*WHAT IS REQUIRED*.
Search the entries below for the string "make" and copy the lines that hold it.

*DATA RECORDS*.
···

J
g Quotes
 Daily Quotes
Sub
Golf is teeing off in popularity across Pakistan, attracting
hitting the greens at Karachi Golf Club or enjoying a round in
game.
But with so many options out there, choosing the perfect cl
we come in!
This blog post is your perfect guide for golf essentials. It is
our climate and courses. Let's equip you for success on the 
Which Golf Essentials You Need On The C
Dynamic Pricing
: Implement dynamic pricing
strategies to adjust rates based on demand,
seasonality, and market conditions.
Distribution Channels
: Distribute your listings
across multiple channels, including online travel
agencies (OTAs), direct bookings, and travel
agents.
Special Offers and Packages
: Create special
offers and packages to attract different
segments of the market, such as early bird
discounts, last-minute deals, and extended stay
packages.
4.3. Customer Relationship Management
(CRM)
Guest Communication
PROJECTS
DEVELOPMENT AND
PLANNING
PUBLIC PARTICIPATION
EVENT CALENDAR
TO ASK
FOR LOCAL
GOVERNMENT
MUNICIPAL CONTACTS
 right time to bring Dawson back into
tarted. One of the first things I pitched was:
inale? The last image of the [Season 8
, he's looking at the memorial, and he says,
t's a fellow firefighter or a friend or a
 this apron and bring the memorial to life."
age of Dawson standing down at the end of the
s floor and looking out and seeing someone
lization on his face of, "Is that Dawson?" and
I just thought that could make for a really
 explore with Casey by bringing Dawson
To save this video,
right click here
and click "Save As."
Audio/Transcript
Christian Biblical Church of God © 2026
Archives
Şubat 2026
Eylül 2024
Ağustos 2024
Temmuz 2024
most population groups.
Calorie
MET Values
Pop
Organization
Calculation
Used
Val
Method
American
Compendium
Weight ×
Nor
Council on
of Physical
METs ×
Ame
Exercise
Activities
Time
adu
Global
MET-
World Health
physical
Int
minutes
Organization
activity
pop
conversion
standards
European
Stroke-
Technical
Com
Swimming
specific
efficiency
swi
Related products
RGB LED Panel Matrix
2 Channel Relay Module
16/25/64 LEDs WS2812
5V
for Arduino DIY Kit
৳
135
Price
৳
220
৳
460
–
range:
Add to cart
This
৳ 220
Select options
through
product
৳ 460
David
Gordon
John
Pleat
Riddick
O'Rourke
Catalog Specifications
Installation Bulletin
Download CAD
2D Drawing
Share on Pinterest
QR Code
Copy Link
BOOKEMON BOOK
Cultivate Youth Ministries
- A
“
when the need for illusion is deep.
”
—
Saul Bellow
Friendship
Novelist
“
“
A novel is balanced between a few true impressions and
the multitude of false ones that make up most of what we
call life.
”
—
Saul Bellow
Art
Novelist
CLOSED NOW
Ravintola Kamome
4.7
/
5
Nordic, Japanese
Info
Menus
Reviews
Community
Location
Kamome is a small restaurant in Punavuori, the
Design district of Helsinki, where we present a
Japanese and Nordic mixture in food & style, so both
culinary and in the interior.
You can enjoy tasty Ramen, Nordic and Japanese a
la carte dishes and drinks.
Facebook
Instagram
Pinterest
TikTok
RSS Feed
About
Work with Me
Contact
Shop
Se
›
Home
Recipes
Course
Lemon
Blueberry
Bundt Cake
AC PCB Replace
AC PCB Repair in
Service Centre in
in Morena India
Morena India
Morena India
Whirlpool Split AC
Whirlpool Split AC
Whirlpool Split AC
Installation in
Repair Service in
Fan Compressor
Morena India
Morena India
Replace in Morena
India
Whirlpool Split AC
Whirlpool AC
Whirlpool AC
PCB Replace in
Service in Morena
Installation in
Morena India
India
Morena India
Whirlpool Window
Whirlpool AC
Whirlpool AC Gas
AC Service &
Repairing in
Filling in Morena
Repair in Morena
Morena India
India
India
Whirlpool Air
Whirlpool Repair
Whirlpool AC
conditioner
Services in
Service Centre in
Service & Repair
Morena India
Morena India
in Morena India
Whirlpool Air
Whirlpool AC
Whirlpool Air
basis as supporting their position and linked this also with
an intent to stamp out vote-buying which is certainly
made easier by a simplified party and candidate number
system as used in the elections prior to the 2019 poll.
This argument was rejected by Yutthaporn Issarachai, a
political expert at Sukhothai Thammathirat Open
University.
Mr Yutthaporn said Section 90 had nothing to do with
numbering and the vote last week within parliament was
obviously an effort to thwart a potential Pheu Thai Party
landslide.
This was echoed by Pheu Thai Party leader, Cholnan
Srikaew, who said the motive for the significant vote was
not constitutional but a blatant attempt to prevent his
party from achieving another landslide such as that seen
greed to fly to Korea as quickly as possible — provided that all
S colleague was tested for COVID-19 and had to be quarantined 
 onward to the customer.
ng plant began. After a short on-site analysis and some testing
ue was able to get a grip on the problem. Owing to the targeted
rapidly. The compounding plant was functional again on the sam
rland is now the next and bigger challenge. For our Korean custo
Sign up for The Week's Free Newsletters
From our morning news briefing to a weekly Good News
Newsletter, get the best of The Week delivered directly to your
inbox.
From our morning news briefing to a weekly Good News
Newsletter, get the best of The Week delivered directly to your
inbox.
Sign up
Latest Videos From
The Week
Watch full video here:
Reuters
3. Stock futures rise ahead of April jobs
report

···

*TASK RESPONSE*.
I just thought that could make for a really
the multitude of false ones that make up most of what we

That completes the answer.